BRIEF:
The exercise calls for a faithful copy of all the data.
########################################
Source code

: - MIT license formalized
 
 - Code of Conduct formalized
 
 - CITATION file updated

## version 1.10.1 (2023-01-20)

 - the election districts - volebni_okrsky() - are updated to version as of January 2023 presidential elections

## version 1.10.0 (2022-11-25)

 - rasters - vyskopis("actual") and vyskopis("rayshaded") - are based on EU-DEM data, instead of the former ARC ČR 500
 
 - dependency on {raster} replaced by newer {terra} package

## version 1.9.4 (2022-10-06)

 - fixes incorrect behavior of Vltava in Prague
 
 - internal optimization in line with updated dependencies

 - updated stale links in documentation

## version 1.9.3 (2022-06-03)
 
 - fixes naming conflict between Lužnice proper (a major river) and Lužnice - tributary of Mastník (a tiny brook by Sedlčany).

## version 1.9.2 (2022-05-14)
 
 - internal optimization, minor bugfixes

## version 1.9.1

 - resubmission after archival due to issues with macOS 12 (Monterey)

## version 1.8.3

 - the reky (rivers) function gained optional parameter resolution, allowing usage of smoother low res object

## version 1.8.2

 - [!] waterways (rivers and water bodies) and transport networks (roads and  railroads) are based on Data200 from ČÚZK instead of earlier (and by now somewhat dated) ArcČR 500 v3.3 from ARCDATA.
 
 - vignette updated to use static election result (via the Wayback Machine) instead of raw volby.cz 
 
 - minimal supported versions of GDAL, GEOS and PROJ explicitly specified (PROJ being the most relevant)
########################################
RESPONSE:
Source code

: - MIT license formalized
 
 - Code of Conduct formalized
 
 - CITATION file updated

## version 1.10.1 (2023-01-20)

 - the election districts - volebni_okrsky() - are updated to version as of January 2023 presidential elections

## version 1.10.0 (2022-11-25)

 - rasters - vyskopis("actual") and vyskopis("rayshaded") - are based on EU-DEM data, instead of the former ARC ČR 500
 
 - dependency on {raster} replaced by newer {terra} package

## version 1.9.4 (2022-10-06)

 - fixes incorrect behavior of Vltava in Prague
 
 - internal optimization in line with updated dependencies

 - updated stale links in documentation

## version 1.9.3 (2022-06-03)
 
 - fixes naming conflict between Lužnice proper (a major river) and Lužnice - tributary of Mastník (a tiny brook by Sedlčany).

## version 1.9.2 (2022-05-14)
 
 - internal optimization, minor bugfixes

## version 1.9.1

 - resubmission after archival due to issues with macOS 12 (Monterey)

## version 1.8.3

 - the reky (rivers) function gained optional parameter resolution, allowing usage of smoother low res object

## version 1.8.2

 - [!] waterways (rivers and water bodies) and transport networks (roads and  railroads) are based on Data200 from ČÚZK instead of earlier (and by now somewhat dated) ArcČR 500 v3.3 from ARCDATA.
 
 - vignette updated to use static election result (via the Wayback Machine) instead of raw volby.cz 
 
 - minimal supported versions of GDAL, GEOS and PROJ explicitly specified (PROJ being the most relevant)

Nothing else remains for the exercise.